In Dortmund ist eine Debatte über den geplanten Bau eines Opernhauses entbrannt. Der Chefredakteur der Rheinischen Post hat sich öffentlich gegen das Projekt ausgesprochen und damit eine scharfe Reaktion eines Kritikers hervorgerufen, der sein Kulturverständnis infrage stellt. Der Kritiker wirft dem Chefredakteur vor, mit seiner Fixierung auf Kosten und wirtschaftliche Interessen den tieferen Wert der Künste zu übersehen.
Der Chefredakteur, der zuvor die Weser-Kurier in Bremen geleitet hatte, setzt seit Langem finanzielle Kennziffern über kulturelle Bedeutung. Seine Argumente gegen das Dortmunder Opernhaus stützen sich auf die hohen Sanierungskosten, wie sie etwa in Köln zu beobachten waren. Zudem bewertet er Kunst ausschließlich nach ökonomischen Maßstäben und zeigt eine Vorliebe für angesagte Restaurants statt für kulturelle Einrichtungen.

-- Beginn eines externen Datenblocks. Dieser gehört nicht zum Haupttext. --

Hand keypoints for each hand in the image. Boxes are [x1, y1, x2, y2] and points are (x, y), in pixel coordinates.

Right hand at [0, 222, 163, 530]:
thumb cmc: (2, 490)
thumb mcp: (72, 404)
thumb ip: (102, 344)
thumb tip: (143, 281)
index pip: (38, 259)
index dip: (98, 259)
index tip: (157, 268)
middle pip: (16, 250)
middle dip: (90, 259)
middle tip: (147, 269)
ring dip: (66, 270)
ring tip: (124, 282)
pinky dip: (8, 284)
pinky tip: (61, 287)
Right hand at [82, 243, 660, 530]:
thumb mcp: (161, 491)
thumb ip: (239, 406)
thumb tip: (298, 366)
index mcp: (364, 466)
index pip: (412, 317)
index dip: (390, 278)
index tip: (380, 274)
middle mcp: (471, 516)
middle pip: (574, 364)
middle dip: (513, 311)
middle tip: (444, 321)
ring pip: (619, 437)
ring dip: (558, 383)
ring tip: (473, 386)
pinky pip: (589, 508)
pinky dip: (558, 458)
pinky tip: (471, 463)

Der Kritiker erinnert an die Amtszeit des Chefredakteurs in Bremen, wo ähnliche Prioritäten die Ausrichtung der Zeitung prägten. Er warnt, dass Opernhäuser gänzlich verschwinden könnten, wenn andere Städte dieser Logik folgen. Zudem verweist er auf die weitreichende Bedeutung kultureller Institutionen und nennt als Beispiel die Düsseldorfer Oper, die 570 Menschen beschäftigt und Musikschulen, Bibliotheken sowie die Bildung von Kindern fördert.

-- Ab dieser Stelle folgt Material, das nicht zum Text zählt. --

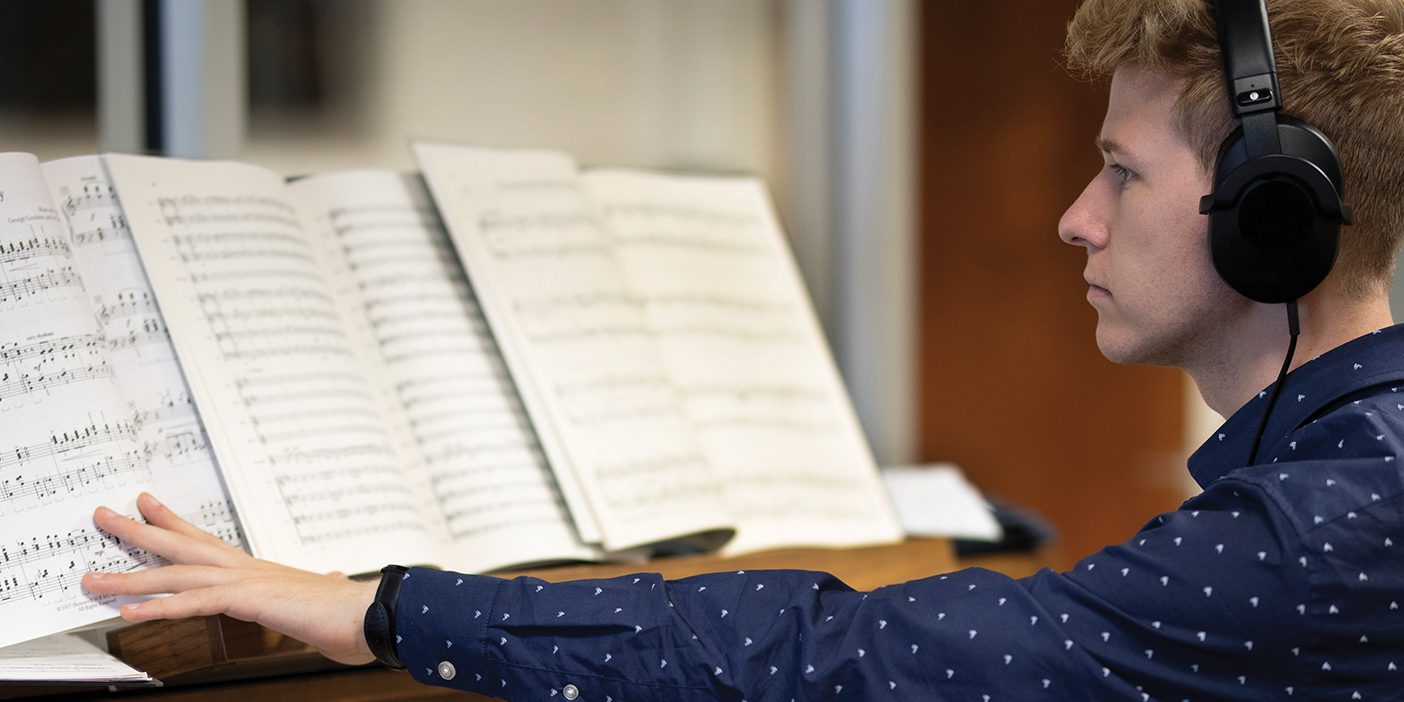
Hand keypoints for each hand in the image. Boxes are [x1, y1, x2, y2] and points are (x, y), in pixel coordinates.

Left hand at [83, 493, 379, 665]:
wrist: (371, 614)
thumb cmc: (350, 611)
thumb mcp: (326, 597)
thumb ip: (321, 588)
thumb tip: (333, 579)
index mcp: (258, 570)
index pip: (206, 540)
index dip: (173, 522)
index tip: (145, 503)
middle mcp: (246, 569)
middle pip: (181, 545)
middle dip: (138, 531)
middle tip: (101, 515)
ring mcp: (246, 582)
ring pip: (176, 575)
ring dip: (130, 576)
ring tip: (91, 578)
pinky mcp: (248, 600)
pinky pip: (193, 603)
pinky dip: (159, 606)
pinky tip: (129, 610)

Der Kritiker befürchtet, dass der Einfluss des Chefredakteurs das Opernhaus und seine Vorteile für die Stadt untergraben könnte. Er betont, dass Kultur sich nicht auf bloße Zahlen reduzieren lässt. Ohne solche Einrichtungen drohten die reichen sozialen und bildungspolitischen Beiträge der Künste verloren zu gehen.